Thursday, March 02, 2006


The New Hampshire Fish and Game Department has issued this neat article! I thought you might be interested in it!
It was written by Kim Tuttle, Biological Technician


If you hear duck-like quacking sounds coming from vernal pools and other fishless waters (including swamps, pools in gravel pits and ditches) in the next few weeks, look a little closer. You might be surprised to discover that it is not ducks at all, but wood frogs calling. Male wood frogs often begin their enthusiastic quacking chorus in late March and early April, well before the spring peeper, even when ice may still partially cover their breeding pools. Wood frog choruses often go unheard, though, not only because of the brevity of their breeding activity (wood frogs may assemble, mate and depart their breeding pools in as short a time as a week), but because their quacking just doesn't carry that far, unlike the spring peeper. Also, wood frogs may call during the day in undisturbed locations but they generally begin "quacking" in the early evening hours and continue through the night.

The wood frog is easily recognized by its brown color and distinctive dark eye-mask.
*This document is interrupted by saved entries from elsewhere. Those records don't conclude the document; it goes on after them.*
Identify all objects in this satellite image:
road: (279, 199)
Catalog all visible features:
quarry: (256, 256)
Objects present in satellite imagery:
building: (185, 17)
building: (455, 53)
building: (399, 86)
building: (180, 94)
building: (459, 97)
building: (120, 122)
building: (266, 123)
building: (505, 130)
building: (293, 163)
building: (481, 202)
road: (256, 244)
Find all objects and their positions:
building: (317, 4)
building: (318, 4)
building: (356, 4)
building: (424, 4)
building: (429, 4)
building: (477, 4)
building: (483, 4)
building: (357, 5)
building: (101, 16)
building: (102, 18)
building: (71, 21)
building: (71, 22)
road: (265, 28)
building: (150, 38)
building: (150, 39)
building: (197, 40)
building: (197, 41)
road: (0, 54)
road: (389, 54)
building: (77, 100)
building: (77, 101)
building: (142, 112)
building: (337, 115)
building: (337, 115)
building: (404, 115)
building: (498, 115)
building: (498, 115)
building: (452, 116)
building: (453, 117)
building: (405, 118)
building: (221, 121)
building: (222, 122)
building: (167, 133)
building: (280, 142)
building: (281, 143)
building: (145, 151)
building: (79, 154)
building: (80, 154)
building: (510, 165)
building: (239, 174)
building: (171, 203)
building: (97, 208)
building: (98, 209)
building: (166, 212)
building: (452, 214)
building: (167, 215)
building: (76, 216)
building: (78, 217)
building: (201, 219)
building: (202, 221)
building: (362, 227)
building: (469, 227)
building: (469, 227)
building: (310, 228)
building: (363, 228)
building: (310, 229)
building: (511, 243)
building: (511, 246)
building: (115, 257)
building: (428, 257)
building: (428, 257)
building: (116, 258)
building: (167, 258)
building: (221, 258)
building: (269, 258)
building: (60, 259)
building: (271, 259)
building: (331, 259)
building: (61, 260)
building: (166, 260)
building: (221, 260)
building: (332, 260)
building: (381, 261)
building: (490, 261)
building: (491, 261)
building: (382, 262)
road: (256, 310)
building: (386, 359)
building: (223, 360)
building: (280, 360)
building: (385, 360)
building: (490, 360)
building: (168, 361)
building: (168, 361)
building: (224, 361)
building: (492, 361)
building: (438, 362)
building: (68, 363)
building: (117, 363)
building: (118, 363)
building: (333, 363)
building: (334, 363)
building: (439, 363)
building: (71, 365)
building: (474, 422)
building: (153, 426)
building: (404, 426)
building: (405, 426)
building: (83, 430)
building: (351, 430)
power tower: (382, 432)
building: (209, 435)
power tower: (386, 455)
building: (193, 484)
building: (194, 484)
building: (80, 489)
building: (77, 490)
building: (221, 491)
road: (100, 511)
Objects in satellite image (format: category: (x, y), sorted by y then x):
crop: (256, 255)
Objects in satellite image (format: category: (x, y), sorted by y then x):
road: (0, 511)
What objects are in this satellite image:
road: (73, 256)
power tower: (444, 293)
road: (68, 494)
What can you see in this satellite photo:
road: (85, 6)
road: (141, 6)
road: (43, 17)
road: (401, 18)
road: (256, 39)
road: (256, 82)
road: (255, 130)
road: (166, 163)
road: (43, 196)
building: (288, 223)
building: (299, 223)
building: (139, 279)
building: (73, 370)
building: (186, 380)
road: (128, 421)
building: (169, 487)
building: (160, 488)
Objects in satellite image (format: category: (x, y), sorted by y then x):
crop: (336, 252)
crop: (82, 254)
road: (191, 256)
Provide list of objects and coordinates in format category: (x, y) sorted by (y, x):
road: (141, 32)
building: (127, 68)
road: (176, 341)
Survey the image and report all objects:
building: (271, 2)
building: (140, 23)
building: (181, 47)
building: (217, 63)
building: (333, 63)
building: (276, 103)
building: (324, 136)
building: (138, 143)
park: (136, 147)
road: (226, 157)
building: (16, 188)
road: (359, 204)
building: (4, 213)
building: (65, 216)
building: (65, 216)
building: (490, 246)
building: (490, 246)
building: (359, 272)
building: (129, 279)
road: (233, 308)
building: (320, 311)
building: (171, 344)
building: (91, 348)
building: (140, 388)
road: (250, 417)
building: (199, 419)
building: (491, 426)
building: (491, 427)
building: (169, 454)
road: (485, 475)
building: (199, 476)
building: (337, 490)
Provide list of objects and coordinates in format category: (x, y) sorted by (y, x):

It is a medium-sized frog, up to 2.5 inches long, and can be found in woodlands and moist lawns bordering woods. Wood frog tadpoles feed on algae, leaves, aquatic plant material and microorganisms found in their breeding pools, while adults eat a variety of invertebrates such as worms, beetles, and caterpillars. They are quick transformers; tadpoles can be seen in April and small-sized versions of the adults can be seen leaving their pools in early to mid-summer. Hail to all quackers!